Monday, August 6, 2012

I don't like summer

I realize I've been avoiding this blog because I DON'T HAVE MY CAMERA and I've forgotten how to blog without photos. For the first week I guess I thought the police were actually going to find my camera, but now I guess I think they won't. Still, I'm dawdling about buying a new one. Canon doesn't make my model anymore, they make 50,000 other models, and it's very hard to choose. Rocket Boy tried to buy a used one on eBay today, exactly like my old one, but he didn't get it. So no photos for now.

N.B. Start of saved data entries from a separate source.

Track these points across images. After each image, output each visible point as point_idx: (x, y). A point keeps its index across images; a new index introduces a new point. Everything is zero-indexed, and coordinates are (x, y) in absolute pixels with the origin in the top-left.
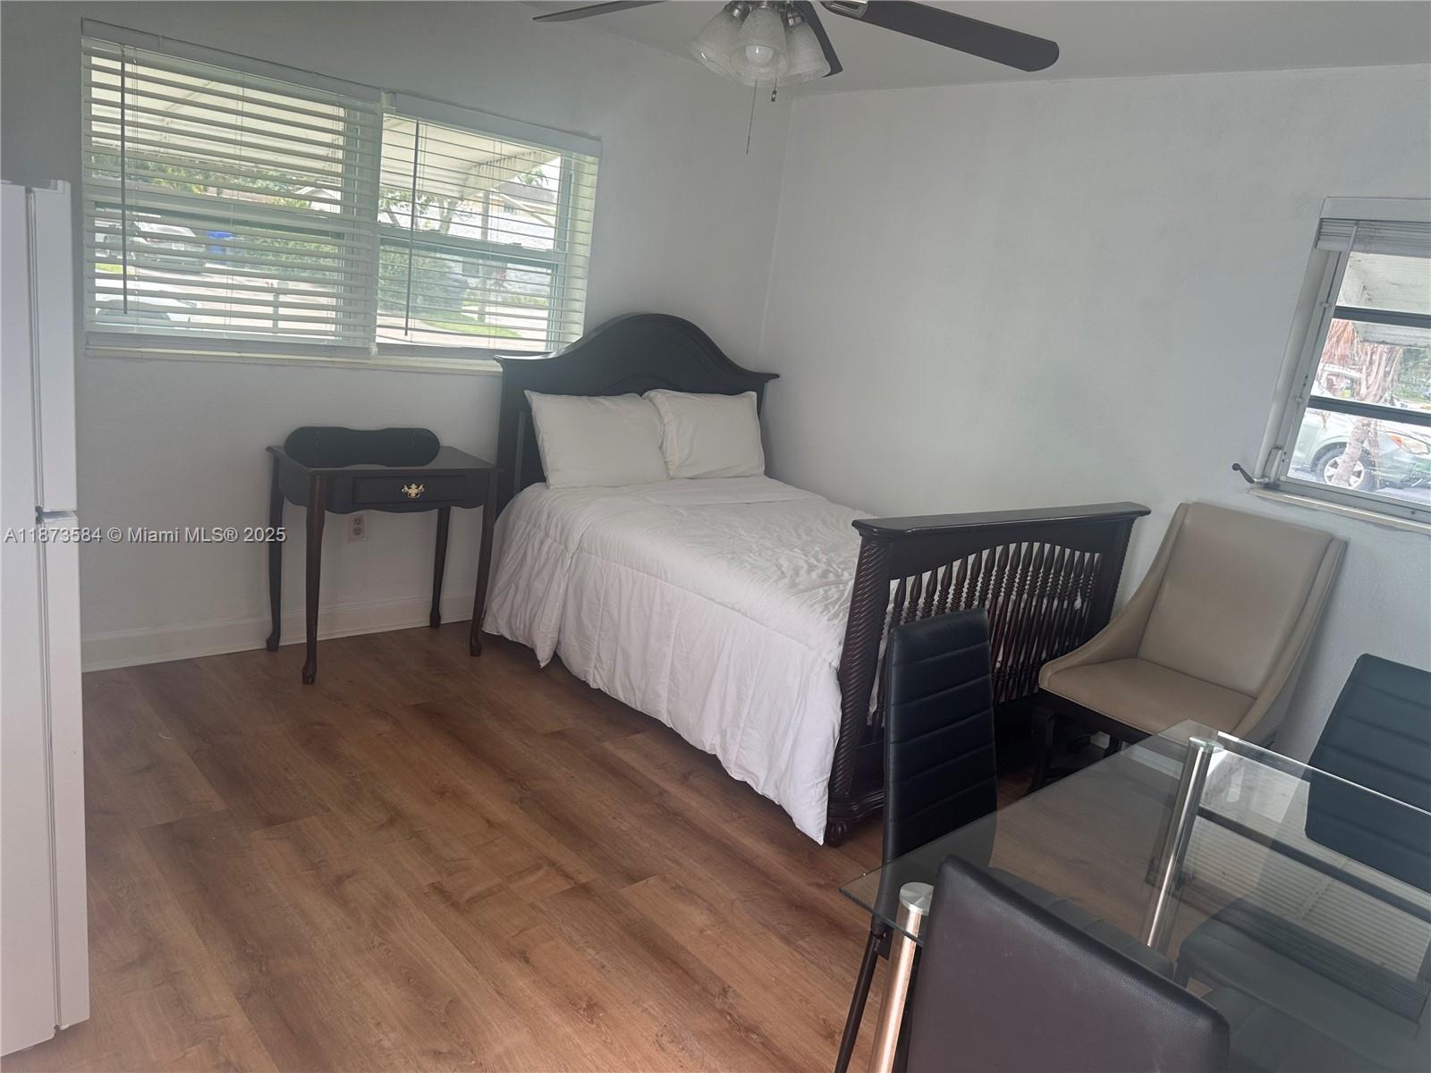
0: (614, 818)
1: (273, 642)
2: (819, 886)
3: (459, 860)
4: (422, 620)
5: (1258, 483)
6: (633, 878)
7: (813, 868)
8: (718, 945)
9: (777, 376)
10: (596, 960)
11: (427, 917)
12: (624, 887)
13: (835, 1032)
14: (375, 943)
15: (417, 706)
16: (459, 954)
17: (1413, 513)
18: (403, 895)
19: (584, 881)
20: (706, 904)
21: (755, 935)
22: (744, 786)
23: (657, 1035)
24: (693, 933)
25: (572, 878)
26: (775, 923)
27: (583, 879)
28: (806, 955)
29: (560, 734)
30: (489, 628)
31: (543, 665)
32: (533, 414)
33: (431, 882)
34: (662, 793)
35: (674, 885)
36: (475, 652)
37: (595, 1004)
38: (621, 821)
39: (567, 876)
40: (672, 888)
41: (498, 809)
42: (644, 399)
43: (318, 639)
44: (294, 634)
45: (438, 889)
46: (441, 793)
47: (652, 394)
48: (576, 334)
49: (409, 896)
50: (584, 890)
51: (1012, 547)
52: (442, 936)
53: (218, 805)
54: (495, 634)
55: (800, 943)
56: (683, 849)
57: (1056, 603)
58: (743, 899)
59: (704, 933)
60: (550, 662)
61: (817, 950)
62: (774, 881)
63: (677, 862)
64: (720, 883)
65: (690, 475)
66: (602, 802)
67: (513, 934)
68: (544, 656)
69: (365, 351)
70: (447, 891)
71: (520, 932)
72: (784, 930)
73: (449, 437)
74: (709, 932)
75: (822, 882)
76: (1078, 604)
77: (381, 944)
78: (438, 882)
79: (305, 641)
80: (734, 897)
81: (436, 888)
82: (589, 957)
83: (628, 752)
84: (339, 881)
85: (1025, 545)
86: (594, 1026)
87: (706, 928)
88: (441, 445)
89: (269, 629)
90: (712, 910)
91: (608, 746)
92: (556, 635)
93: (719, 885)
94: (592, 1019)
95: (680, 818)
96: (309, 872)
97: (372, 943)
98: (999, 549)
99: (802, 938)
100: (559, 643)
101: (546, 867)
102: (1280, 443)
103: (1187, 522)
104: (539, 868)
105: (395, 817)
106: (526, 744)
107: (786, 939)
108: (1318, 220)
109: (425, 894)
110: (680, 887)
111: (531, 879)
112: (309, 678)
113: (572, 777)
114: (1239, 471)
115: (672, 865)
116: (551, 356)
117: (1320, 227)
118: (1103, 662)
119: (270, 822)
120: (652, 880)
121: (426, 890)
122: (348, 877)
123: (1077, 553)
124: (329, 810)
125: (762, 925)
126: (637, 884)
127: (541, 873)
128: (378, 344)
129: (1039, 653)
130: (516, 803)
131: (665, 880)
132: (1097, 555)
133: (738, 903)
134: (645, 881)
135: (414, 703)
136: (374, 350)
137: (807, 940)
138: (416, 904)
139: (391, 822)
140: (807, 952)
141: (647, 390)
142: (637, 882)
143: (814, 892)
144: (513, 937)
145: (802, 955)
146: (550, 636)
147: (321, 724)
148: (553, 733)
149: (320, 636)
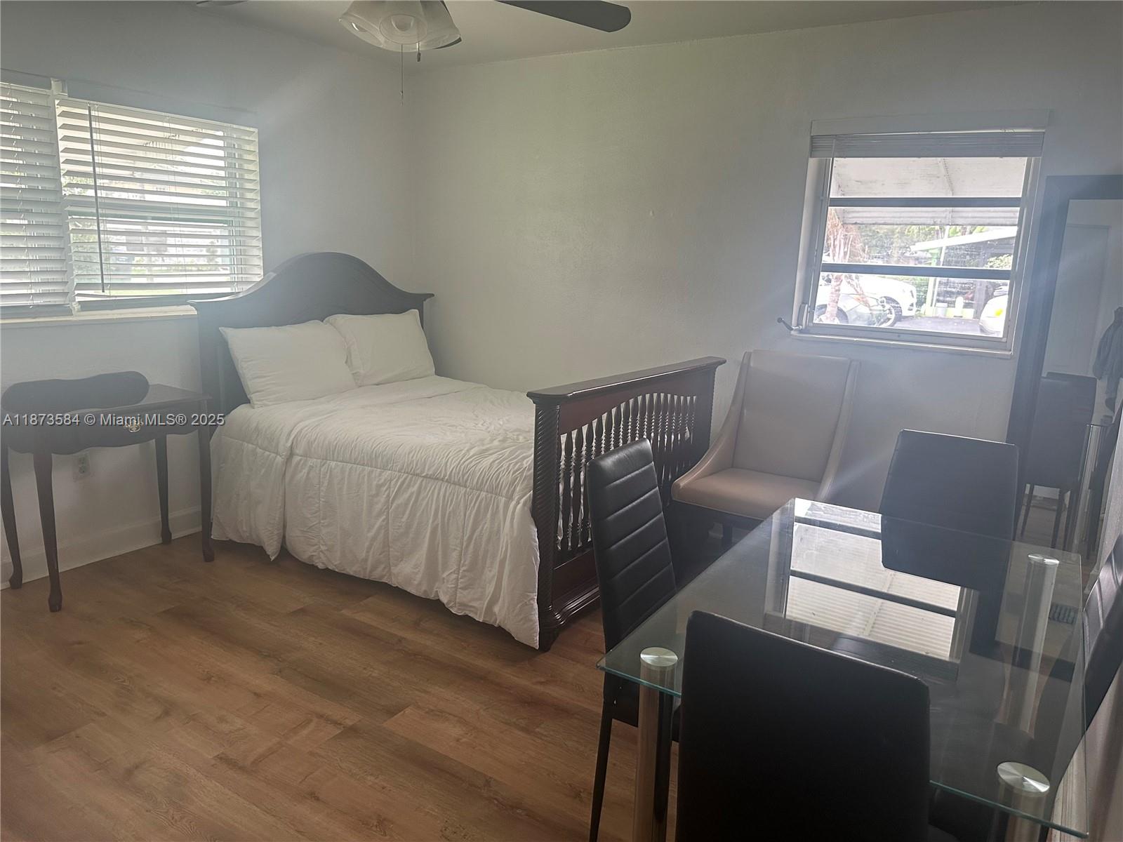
0: (364, 669)
1: (16, 581)
2: (541, 683)
3: (236, 731)
4: (155, 539)
5: (796, 330)
6: (391, 712)
7: (535, 670)
8: (474, 748)
9: (433, 295)
10: (376, 783)
11: (219, 785)
12: (385, 721)
13: (581, 792)
14: (176, 817)
15: (167, 612)
16: (256, 808)
18: (192, 771)
19: (351, 724)
20: (456, 719)
21: (502, 732)
22: (467, 618)
23: (441, 831)
24: (451, 744)
25: (340, 724)
26: (514, 720)
27: (349, 723)
28: (545, 739)
29: (303, 611)
30: (217, 535)
31: (273, 558)
33: (216, 754)
34: (400, 640)
35: (427, 710)
36: (209, 558)
37: (385, 819)
38: (372, 669)
39: (336, 723)
40: (427, 713)
41: (262, 682)
42: (325, 324)
43: (60, 571)
44: (36, 570)
45: (223, 759)
46: (208, 679)
47: (331, 318)
49: (198, 771)
51: (640, 398)
52: (236, 796)
54: (224, 539)
55: (537, 730)
56: (428, 680)
57: (673, 437)
58: (485, 707)
59: (461, 741)
60: (279, 555)
61: (552, 733)
62: (506, 688)
63: (425, 692)
64: (464, 699)
65: (373, 382)
66: (351, 658)
67: (300, 780)
68: (272, 549)
70: (231, 759)
71: (305, 778)
72: (523, 723)
74: (464, 740)
75: (543, 680)
76: (687, 434)
77: (182, 818)
78: (223, 753)
79: (48, 574)
80: (478, 708)
81: (221, 758)
82: (370, 783)
83: (364, 614)
84: (129, 773)
85: (648, 396)
86: (387, 837)
87: (461, 737)
88: (150, 383)
89: (10, 569)
90: (461, 721)
91: (345, 612)
92: (281, 531)
93: (464, 701)
94: (385, 832)
95: (420, 657)
96: (98, 772)
97: (173, 818)
98: (631, 401)
99: (538, 727)
100: (284, 537)
101: (315, 720)
102: (805, 299)
103: (752, 364)
104: (310, 721)
105: (169, 709)
106: (274, 625)
107: (526, 730)
108: (809, 137)
109: (213, 766)
110: (432, 711)
111: (305, 732)
112: (56, 605)
113: (321, 644)
114: (782, 323)
115: (423, 695)
116: (241, 295)
117: (812, 142)
118: (711, 474)
119: (50, 737)
120: (408, 711)
121: (213, 762)
122: (137, 767)
123: (689, 398)
124: (103, 714)
125: (505, 723)
126: (396, 716)
127: (312, 726)
128: (79, 302)
129: (667, 476)
130: (277, 674)
131: (419, 707)
132: (695, 397)
133: (482, 712)
134: (402, 712)
135: (163, 610)
136: (76, 307)
137: (542, 726)
138: (207, 776)
139: (167, 713)
140: (545, 736)
141: (328, 316)
142: (395, 714)
143: (540, 688)
144: (301, 782)
145: (541, 739)
146: (276, 532)
147: (80, 643)
148: (295, 612)
149: (62, 568)
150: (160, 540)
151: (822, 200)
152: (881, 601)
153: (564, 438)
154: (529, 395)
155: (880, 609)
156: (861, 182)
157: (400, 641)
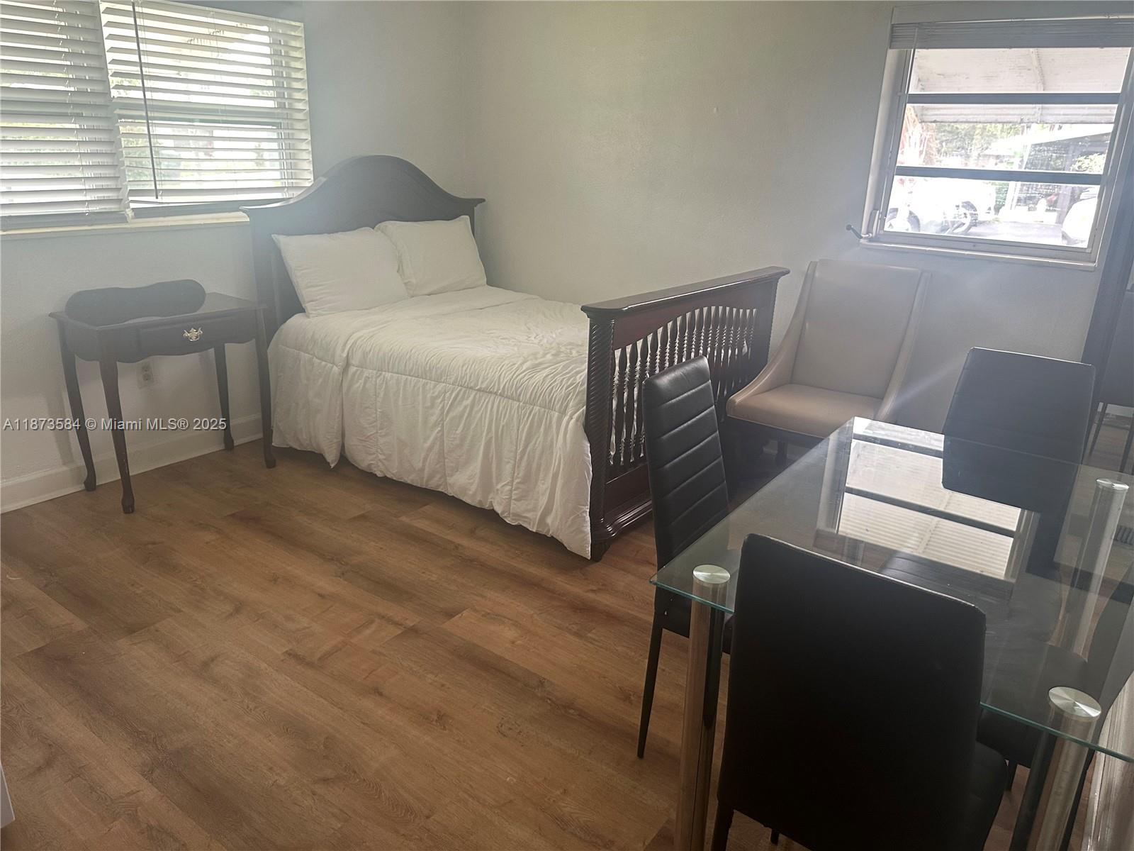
0: (423, 573)
1: (90, 484)
2: (593, 591)
3: (303, 629)
4: (218, 445)
5: (865, 238)
6: (450, 614)
7: (587, 579)
8: (528, 650)
9: (484, 200)
10: (436, 682)
11: (289, 679)
12: (444, 622)
13: (630, 695)
14: (250, 707)
15: (233, 515)
16: (324, 701)
17: (974, 246)
18: (264, 665)
19: (412, 625)
20: (511, 622)
21: (554, 636)
22: (521, 530)
23: (498, 727)
24: (507, 645)
25: (401, 625)
26: (567, 625)
27: (410, 624)
28: (597, 643)
29: (363, 517)
30: (276, 442)
31: (332, 466)
32: (283, 255)
33: (285, 650)
34: (457, 546)
35: (483, 613)
36: (271, 464)
37: (444, 715)
38: (430, 574)
39: (397, 624)
40: (483, 616)
41: (326, 584)
42: (377, 231)
43: (130, 474)
44: (108, 474)
45: (292, 655)
46: (275, 580)
47: (383, 226)
49: (269, 665)
50: (414, 631)
51: (697, 312)
52: (306, 690)
53: (79, 625)
54: (285, 446)
55: (589, 635)
56: (484, 585)
57: (730, 351)
58: (538, 612)
59: (516, 643)
60: (338, 462)
61: (603, 638)
62: (559, 595)
63: (483, 597)
64: (519, 604)
65: (426, 292)
66: (410, 563)
67: (364, 677)
68: (331, 457)
69: (124, 219)
70: (300, 655)
71: (369, 674)
72: (575, 628)
73: (212, 285)
74: (519, 642)
75: (594, 588)
76: (745, 349)
77: (256, 707)
78: (291, 650)
79: (120, 478)
80: (532, 612)
81: (290, 654)
82: (430, 681)
83: (422, 520)
84: (206, 665)
85: (705, 309)
86: (446, 732)
87: (516, 640)
88: (207, 292)
89: (85, 473)
90: (516, 624)
91: (404, 519)
92: (340, 439)
93: (518, 606)
94: (444, 727)
95: (476, 563)
96: (178, 663)
97: (248, 707)
98: (688, 315)
99: (590, 632)
100: (343, 446)
101: (378, 621)
102: (876, 208)
103: (817, 275)
104: (372, 622)
105: (239, 607)
106: (335, 530)
107: (576, 634)
108: (889, 28)
109: (283, 661)
110: (489, 614)
111: (368, 632)
112: (129, 507)
113: (381, 548)
114: (851, 231)
115: (479, 598)
116: (292, 202)
117: (892, 31)
118: (768, 391)
119: (131, 630)
120: (465, 613)
121: (282, 658)
122: (213, 660)
123: (748, 311)
124: (180, 611)
125: (558, 628)
126: (454, 618)
127: (374, 627)
128: (133, 209)
129: (722, 392)
130: (340, 577)
131: (476, 611)
132: (754, 310)
133: (536, 617)
134: (460, 615)
135: (229, 513)
136: (130, 213)
137: (593, 631)
138: (277, 670)
139: (237, 610)
140: (596, 641)
141: (377, 224)
142: (454, 616)
143: (592, 596)
144: (365, 679)
145: (593, 644)
146: (335, 440)
147: (154, 543)
148: (355, 518)
149: (133, 471)
150: (222, 447)
151: (900, 96)
152: (937, 519)
153: (618, 353)
154: (584, 309)
155: (936, 527)
156: (943, 75)
157: (457, 548)
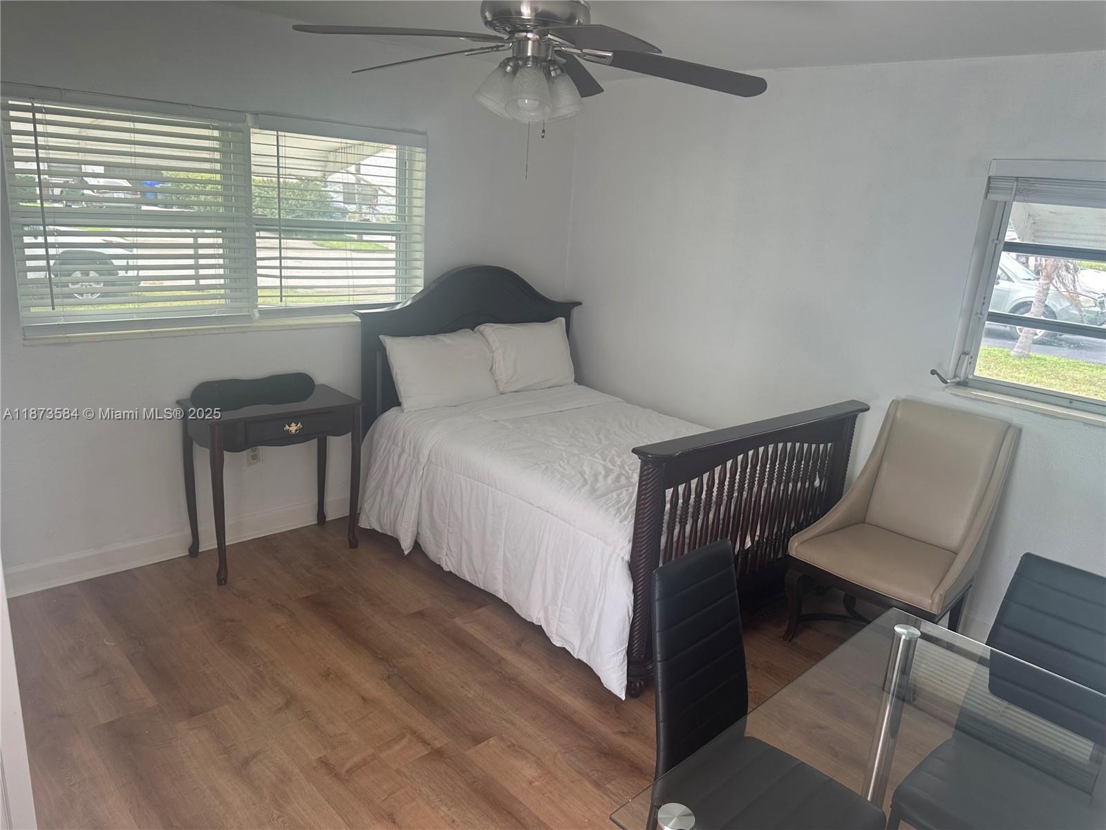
0: (462, 687)
1: (194, 550)
2: (622, 733)
3: (340, 735)
4: (311, 520)
5: (950, 383)
6: (477, 740)
7: (619, 718)
8: (544, 794)
9: (580, 304)
10: (448, 816)
11: (315, 789)
12: (469, 748)
14: (275, 816)
15: (307, 598)
16: (341, 820)
18: (296, 770)
19: (439, 746)
20: (534, 758)
21: (573, 782)
24: (524, 785)
25: (429, 744)
26: (588, 770)
27: (437, 744)
28: (612, 797)
29: (421, 614)
30: (364, 523)
31: (406, 553)
32: (387, 353)
33: (319, 756)
34: (501, 660)
35: (509, 743)
36: (353, 545)
38: (468, 689)
39: (425, 743)
40: (509, 746)
41: (372, 687)
42: (476, 333)
43: (226, 544)
44: (208, 542)
45: (324, 762)
46: (326, 675)
47: (482, 328)
48: (418, 286)
49: (301, 771)
50: (438, 754)
51: (761, 449)
52: (327, 805)
53: (151, 702)
54: (369, 528)
55: (608, 786)
56: (516, 710)
57: (799, 485)
58: (563, 751)
59: (533, 784)
60: (412, 550)
61: (621, 792)
62: (588, 733)
63: (513, 724)
64: (545, 738)
65: (513, 390)
66: (453, 673)
67: (383, 798)
68: (406, 545)
69: (249, 318)
70: (331, 764)
71: (389, 796)
72: (595, 775)
73: (322, 376)
74: (536, 783)
75: (625, 730)
76: (817, 483)
77: (279, 817)
78: (324, 756)
79: (216, 547)
80: (556, 750)
81: (323, 762)
82: (443, 814)
83: (473, 626)
84: (246, 762)
87: (534, 780)
88: (316, 384)
89: (189, 540)
90: (539, 763)
91: (458, 621)
92: (415, 529)
93: (544, 740)
95: (514, 682)
96: (223, 756)
98: (751, 453)
99: (609, 782)
100: (417, 535)
101: (409, 736)
102: (967, 350)
103: (899, 415)
104: (403, 736)
105: (290, 700)
106: (393, 626)
107: (596, 784)
108: (987, 178)
109: (314, 768)
110: (514, 745)
111: (397, 747)
112: (222, 579)
113: (429, 653)
114: (936, 374)
115: (508, 725)
117: (989, 182)
118: (837, 530)
119: (192, 714)
120: (492, 741)
121: (315, 764)
122: (254, 757)
123: (822, 446)
124: (238, 698)
125: (578, 773)
126: (480, 745)
127: (404, 742)
128: (260, 310)
129: (789, 524)
130: (385, 680)
131: (502, 739)
132: (829, 445)
133: (559, 756)
134: (486, 742)
135: (304, 595)
136: (257, 315)
137: (613, 783)
138: (307, 778)
139: (287, 705)
140: (613, 794)
141: (477, 325)
142: (480, 743)
143: (619, 739)
144: (383, 801)
145: (610, 797)
146: (410, 530)
147: (232, 621)
148: (415, 614)
149: (229, 541)
154: (635, 451)
157: (500, 662)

But I was drawn back into posting anyway because it's SO HOT here, and I'm just really tired of summer. And it's only August 6th. Ridgecrest stays mighty hot through August, September, and October, though October is more likely to be in the 90s than the 100s. For the next five days, NWS is currently predicting that Ridgecrest will be 109, 109, 111, 110, and 111. To make myself feel better, I look at the predicted temps for Death Valley for the same time period: 121, 122, 124, 126, and 125. Yes, I KNOW it's a dry heat, but it's a YUCKY dry heat.

Meal planning has become impossible. I don't want to turn on the oven, I don't want to go to the grocery store, and I don't want to cook. Fortunately, Rocket Boy and the twins are being very accommodating. If I can put one food item on the table (and I'm using the term "food" loosely here) around dinnertime, they'll eat  it and not complain. Tonight we had Trader Joe's canned lentil soup (excellent!) with crackers. Tomorrow I'm thinking about a tuna salad. Wednesday... well, that's a long time from now.

On Sunday we took our quarrelsome children to a movie at the Ridgecrest Cinemas (Ice Age: Continental Drift -- much too scary for four-year-olds) and afterwards walked across the parking lot to Beansters/Pizza Factory, where we got coffee drinks and cookies. It was only 3 pm, but we decided that would be dinner. But then of course at 5:30 pm, the boys started asking "Mom, what would be the dinner?" "We already had it," I said, but they were not convinced. And then the doorbell rang, and it was a boy delivering at box of Krispy Kreme doughnuts that I had purchased a week or two ago from a little girl who came to the door (it was in support of something, maybe a cheerleading group). So I put the box of doughnuts on the table and it became dinner. I felt sick the rest of the evening, but hey. And RB fortunately took the rest of the box to work with him this morning. RB is a very helpful sort of husband in that way, kind of like a garbage disposal.

On the plus side, the laundry on the clothesline dries very quickly. On the minus side, hot water comes out of the cold tap. On the plus side, you don't have to wait for the shower water to heat up. On the minus side, it's too hot to push the twins to daycare in their stroller and thus I keep getting fatter (having Krispy Kreme doughnuts show up at the door is not helping either). Also on the minus side, my tomato and pepper plants do not have ANY fruit on them. The tomato keeps making flowers, the pepper just makes leaves. I fertilize them every week. I'm probably doing something wrong, but I think it's also just too hot.

Desert heat really is different from a humid heat. You don't sweat much in desert heat, because it just lifts all the moisture out of your body. When I went out after dinner tonight to bring in the scorched laundry I was horrified by the heat. "Yuck!" I said to no one in particular. But sweat didn't drip down my thighs. I just felt like I was being baked, like a cookie.

Well, time for bed. We turn off the A/C at night and set up a fan to draw hot air into the house and blow the previously air-conditioned air over to our neighbor's house. I don't know why we do this. One of the mysteries of the desert.